How and when are these files removed? Is there any configuration in the operating system regarding this?
In Windows there is nothing, it must be manual. Cleaning up what is temporary should be responsibility of the application . Placing something there only means that it can disappear at any time without control of the application. Obviously if the file is in use nobody can remove it.
On Linux depends on where you place and distribution.

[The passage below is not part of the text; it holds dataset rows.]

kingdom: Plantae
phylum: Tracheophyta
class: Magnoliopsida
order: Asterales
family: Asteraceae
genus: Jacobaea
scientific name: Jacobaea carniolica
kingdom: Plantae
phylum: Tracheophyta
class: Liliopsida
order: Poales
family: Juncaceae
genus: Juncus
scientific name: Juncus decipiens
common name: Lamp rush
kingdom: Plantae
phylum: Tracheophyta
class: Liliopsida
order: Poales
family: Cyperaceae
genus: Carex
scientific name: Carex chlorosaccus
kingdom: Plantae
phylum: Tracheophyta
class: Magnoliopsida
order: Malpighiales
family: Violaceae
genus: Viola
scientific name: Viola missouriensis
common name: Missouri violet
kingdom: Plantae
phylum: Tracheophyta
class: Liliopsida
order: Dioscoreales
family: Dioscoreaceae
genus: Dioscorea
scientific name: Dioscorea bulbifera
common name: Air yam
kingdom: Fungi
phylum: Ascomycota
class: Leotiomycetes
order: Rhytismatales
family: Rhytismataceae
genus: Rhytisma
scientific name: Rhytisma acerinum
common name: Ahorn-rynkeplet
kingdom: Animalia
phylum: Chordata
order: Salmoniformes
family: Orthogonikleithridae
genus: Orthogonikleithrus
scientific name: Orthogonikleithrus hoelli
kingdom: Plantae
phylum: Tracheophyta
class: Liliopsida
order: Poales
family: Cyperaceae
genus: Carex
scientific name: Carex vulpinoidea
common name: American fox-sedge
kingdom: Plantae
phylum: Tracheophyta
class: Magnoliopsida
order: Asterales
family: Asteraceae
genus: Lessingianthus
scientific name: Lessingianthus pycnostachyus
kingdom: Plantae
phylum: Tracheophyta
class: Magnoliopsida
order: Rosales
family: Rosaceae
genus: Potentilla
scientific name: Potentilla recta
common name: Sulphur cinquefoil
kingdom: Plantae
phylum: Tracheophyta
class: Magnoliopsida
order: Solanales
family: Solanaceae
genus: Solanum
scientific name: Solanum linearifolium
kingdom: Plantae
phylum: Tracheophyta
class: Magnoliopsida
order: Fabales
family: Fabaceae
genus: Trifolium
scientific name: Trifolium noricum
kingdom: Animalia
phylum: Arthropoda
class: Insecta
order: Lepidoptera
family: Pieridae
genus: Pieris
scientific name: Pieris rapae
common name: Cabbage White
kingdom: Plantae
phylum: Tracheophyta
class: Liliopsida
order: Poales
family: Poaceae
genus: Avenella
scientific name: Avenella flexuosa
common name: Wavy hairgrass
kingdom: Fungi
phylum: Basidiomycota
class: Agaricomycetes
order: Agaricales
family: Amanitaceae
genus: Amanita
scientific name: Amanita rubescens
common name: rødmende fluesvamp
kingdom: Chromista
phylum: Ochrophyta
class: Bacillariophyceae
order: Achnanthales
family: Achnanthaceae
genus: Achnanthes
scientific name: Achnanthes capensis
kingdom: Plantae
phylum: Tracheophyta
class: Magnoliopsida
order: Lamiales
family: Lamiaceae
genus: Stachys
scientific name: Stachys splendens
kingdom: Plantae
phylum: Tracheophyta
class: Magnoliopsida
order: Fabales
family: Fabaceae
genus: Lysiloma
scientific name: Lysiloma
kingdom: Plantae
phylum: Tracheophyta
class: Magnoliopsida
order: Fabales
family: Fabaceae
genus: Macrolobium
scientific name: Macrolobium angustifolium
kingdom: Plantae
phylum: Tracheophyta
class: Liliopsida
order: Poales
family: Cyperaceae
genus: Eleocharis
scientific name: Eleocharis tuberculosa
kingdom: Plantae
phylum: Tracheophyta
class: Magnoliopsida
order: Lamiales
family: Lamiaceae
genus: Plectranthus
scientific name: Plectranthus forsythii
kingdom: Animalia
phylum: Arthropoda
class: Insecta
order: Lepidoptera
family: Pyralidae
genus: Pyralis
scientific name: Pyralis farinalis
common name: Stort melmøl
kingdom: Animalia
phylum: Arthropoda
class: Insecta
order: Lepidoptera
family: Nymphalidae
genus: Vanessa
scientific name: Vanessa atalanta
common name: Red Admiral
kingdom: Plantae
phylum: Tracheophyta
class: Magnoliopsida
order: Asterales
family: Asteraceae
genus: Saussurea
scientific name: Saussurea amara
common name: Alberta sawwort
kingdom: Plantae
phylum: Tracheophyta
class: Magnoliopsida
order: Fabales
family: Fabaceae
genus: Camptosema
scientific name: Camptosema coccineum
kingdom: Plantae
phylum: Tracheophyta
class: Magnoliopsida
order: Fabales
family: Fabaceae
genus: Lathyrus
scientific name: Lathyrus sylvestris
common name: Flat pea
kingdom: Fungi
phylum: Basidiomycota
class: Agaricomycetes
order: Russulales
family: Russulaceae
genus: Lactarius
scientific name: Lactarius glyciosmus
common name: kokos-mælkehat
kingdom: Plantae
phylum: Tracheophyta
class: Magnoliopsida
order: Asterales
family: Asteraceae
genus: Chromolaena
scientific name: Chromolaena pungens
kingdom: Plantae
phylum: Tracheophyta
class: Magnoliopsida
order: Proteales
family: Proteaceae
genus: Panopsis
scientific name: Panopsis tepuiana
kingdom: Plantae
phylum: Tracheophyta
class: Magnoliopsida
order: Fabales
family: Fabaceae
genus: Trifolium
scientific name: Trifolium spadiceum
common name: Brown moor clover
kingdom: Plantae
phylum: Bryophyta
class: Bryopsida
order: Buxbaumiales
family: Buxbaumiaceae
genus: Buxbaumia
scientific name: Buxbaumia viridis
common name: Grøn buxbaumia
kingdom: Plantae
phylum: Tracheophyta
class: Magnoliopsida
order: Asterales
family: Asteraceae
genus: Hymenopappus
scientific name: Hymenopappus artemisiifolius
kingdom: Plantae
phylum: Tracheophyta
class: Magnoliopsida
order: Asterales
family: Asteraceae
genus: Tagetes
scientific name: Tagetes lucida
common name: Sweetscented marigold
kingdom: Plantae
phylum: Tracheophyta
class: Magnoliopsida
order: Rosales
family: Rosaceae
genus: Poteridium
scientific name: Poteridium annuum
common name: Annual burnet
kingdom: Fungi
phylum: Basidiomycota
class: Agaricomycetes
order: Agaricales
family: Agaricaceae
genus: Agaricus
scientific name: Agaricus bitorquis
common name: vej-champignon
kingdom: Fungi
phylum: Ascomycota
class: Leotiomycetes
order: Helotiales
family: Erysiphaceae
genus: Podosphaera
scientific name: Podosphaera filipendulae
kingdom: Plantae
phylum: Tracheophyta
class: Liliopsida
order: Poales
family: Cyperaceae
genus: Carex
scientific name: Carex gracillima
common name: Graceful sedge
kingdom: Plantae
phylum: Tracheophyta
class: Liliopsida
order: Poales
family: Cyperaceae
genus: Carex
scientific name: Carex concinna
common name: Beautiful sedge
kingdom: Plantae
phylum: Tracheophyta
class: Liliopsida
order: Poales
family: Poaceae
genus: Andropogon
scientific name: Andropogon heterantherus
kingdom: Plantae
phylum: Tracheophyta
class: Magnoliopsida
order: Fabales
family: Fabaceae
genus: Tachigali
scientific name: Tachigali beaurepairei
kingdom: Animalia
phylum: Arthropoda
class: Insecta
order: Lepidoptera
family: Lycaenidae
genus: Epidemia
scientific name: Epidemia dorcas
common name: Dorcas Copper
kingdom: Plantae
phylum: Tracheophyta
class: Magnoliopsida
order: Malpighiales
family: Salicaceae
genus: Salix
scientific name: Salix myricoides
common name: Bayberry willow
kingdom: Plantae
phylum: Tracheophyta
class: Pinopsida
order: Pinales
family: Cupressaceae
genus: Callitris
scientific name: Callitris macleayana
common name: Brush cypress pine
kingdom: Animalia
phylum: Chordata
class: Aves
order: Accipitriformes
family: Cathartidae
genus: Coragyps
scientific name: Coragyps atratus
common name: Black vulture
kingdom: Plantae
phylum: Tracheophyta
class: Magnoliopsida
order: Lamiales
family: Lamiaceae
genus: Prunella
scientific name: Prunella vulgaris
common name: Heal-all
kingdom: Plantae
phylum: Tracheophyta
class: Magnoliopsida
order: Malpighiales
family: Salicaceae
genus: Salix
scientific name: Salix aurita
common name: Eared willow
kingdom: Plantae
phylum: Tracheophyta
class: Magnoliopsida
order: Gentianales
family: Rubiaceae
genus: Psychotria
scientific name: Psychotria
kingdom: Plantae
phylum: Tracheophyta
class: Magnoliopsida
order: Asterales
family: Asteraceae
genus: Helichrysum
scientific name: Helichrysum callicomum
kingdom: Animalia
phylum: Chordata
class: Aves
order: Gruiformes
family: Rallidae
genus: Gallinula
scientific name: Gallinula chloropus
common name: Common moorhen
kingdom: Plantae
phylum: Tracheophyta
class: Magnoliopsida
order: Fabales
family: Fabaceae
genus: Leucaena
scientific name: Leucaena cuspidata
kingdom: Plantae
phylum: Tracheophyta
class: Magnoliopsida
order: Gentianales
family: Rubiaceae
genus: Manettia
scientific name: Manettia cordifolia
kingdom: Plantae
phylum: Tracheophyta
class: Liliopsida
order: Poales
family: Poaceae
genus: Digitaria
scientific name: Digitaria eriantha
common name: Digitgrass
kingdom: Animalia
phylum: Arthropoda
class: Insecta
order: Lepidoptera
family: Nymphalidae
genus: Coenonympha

In /tmp
, although it is recommended to delete when there is boot , nothing guarantees that it is done in your distribution. In%% of the time it takes until some intervention of the application or the "owner" of the machine, just like Windows.
If you do not add a specific application to take care of this and your application does not care, it usually fills up.
This is just a convention for not leaving temporary files scattered everywhere and you know that erasing there gets rid of them. Too bad many programmers ignore this recommendation and scatter files everywhere.
Does it have anything to do with restarting the system? If it is, as is the case with servers, which are usually rarely restarted?
It has in Linux, but anyway it's your problem to solve this, so it does not matter if it's a server.
Is there any way to flag in the operating system (at least Windows and Linux) that other folders will also be considered temporary?
As far as I know, it does not have a standard way, but on Linux it can always be tweaked if the person wants it very much and is trained. And it does not matter if there is something like that. Windows allows you to change the folder location.
How to use this folder in my application?
This was the most important question that was not asked in a Q & A programming and not a user question.
On Linux it is safe to always use var/tmp
and /tmp
to place your temporary files.
In Windows the correct thing is to check where the folder is since it can be configured by the user (there can only be one), through the API available in the language that you are using or by the environment variable /var/tmp
.
If you do not do it and think you should put it somewhere else, at least ensure it is cleaned under any circumstances, even when the application crashes.